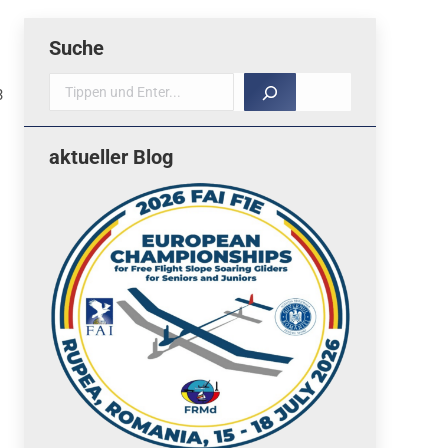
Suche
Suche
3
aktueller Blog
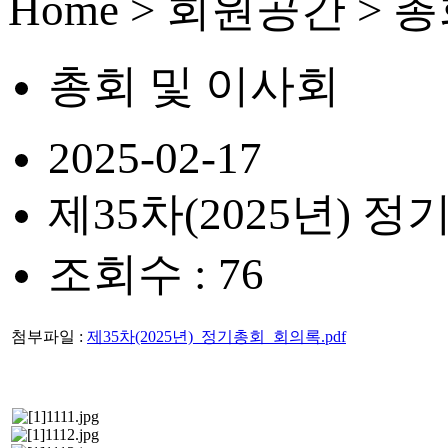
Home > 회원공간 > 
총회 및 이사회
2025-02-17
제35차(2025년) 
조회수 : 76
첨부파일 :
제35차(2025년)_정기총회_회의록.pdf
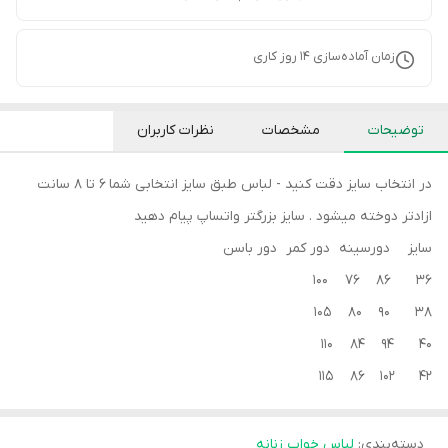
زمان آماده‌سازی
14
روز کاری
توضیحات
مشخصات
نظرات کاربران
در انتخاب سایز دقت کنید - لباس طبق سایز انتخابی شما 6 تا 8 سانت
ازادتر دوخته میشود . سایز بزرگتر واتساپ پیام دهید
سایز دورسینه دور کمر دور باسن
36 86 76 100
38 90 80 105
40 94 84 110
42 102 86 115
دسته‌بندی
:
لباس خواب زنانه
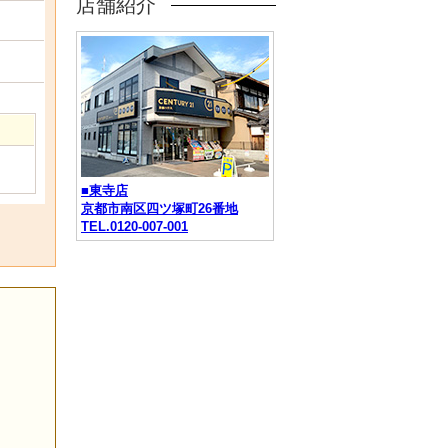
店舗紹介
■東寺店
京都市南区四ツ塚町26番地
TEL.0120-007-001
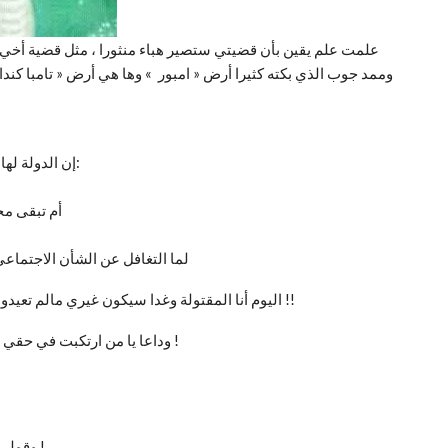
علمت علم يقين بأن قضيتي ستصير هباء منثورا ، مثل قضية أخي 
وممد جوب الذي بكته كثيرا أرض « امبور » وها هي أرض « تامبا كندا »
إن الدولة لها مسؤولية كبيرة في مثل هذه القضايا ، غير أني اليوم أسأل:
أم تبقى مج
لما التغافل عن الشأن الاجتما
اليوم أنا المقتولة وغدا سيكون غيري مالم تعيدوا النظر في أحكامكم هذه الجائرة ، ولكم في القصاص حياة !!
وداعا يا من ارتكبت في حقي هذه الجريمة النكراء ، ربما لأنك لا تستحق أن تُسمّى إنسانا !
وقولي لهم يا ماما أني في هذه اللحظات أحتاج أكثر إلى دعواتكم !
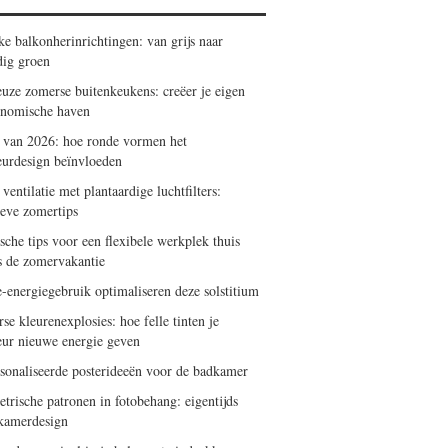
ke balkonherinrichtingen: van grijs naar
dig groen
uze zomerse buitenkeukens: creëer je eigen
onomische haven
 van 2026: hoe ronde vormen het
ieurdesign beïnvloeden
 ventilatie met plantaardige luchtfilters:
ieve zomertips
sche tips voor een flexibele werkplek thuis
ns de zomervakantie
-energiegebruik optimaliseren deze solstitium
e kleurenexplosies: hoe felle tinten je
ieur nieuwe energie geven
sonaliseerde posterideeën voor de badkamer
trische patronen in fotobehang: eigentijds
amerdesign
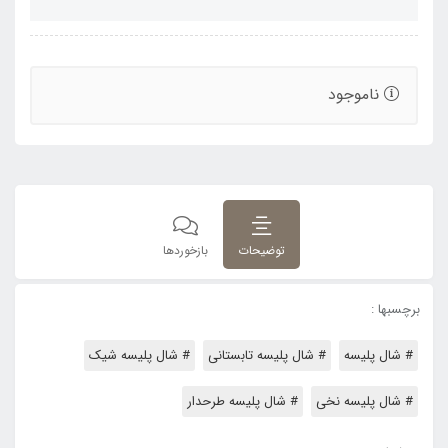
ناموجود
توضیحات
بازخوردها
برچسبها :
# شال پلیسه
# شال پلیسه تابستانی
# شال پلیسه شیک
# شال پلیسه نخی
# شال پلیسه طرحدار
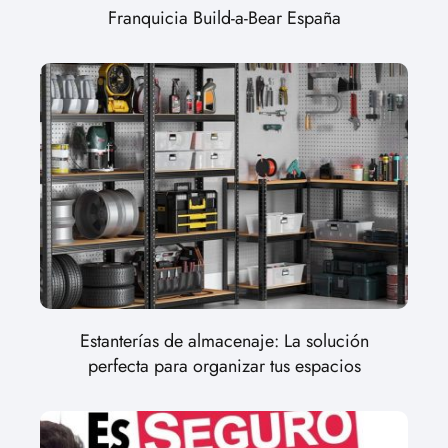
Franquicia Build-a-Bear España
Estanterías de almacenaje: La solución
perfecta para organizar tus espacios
..............................
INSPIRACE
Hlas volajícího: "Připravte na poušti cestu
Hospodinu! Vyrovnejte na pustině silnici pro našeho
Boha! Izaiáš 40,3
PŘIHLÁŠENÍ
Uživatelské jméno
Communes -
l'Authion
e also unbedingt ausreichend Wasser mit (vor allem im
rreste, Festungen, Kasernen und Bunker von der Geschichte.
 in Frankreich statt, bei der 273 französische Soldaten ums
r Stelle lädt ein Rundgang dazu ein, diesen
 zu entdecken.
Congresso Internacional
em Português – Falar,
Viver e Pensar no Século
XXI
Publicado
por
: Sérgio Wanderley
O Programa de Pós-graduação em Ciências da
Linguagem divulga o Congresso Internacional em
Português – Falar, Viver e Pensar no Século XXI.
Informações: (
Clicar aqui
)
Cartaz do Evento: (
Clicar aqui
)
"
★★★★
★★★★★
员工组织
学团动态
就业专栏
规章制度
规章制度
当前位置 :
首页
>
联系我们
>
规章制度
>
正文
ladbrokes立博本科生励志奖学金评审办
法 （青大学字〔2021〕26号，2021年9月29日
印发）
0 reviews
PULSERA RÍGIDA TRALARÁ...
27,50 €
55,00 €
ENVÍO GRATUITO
..............................
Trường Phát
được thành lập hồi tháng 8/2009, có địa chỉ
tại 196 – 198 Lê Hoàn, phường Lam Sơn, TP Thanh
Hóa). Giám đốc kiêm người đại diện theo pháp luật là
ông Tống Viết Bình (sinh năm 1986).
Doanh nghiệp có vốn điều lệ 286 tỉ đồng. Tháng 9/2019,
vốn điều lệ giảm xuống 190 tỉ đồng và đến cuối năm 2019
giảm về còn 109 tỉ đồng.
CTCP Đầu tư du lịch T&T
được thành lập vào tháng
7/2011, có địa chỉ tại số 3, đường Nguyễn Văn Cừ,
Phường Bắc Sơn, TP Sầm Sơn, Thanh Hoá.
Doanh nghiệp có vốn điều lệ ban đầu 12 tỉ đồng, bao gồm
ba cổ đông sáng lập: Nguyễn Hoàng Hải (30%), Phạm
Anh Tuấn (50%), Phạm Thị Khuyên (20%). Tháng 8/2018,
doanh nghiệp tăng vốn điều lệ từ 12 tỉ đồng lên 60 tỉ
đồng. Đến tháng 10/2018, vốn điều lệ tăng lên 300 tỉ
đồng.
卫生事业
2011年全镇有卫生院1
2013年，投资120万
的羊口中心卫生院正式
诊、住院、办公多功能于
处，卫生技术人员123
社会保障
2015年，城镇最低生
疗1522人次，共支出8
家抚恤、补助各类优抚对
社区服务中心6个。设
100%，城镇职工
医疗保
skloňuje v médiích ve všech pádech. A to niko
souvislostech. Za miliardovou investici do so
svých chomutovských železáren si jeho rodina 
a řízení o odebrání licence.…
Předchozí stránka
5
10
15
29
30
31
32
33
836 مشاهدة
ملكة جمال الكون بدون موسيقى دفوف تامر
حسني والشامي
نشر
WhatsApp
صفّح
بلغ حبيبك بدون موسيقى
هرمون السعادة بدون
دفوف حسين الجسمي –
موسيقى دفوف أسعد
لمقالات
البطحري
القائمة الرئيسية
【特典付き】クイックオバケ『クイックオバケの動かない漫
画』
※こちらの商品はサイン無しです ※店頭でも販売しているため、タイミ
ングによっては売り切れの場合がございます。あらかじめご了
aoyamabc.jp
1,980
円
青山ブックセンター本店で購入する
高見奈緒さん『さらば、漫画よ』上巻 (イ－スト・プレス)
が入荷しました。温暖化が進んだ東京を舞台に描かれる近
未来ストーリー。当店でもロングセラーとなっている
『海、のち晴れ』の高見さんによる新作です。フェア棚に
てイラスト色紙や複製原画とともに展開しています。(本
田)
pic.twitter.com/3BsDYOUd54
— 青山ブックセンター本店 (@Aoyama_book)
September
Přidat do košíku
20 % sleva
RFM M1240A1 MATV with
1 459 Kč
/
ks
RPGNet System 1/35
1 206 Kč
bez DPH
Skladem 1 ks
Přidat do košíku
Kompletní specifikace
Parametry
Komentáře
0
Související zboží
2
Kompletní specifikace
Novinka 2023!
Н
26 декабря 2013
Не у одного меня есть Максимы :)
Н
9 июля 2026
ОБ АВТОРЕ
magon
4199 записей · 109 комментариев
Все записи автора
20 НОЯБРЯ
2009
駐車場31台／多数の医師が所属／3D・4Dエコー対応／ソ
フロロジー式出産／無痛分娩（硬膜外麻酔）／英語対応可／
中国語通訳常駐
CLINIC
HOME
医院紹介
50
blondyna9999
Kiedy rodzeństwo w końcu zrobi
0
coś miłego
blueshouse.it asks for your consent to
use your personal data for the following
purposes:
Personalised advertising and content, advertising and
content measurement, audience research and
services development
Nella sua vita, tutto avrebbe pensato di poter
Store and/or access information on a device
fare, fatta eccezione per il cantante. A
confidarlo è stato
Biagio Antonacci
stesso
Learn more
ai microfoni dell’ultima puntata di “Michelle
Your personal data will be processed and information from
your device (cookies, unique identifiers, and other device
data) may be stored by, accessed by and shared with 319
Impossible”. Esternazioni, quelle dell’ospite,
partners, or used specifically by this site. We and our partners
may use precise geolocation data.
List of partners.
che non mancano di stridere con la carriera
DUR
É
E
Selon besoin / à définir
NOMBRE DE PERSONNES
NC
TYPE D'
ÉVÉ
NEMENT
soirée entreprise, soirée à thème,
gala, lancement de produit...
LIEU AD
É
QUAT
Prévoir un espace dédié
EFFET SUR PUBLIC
..............................
◆ **WHAT THIS TASK INVOLVES**: Would you copy, unchanged, the stretch of the records above that begins at the line containing "được thành lập hồi tháng 8/2009, có địa chỉ" and ends at the line containing "Doanh nghiệp có vốn điều lệ 286", and only that?

◆ **REPLY TO THE EXERCISE**:
được thành lập hồi tháng 8/2009, có địa chỉ
tại 196 – 198 Lê Hoàn, phường Lam Sơn, TP Thanh
Hóa). Giám đốc kiêm người đại diện theo pháp luật là
ông Tống Viết Bình (sinh năm 1986).
Doanh nghiệp có vốn điều lệ 286 tỉ đồng. Tháng 9/2019,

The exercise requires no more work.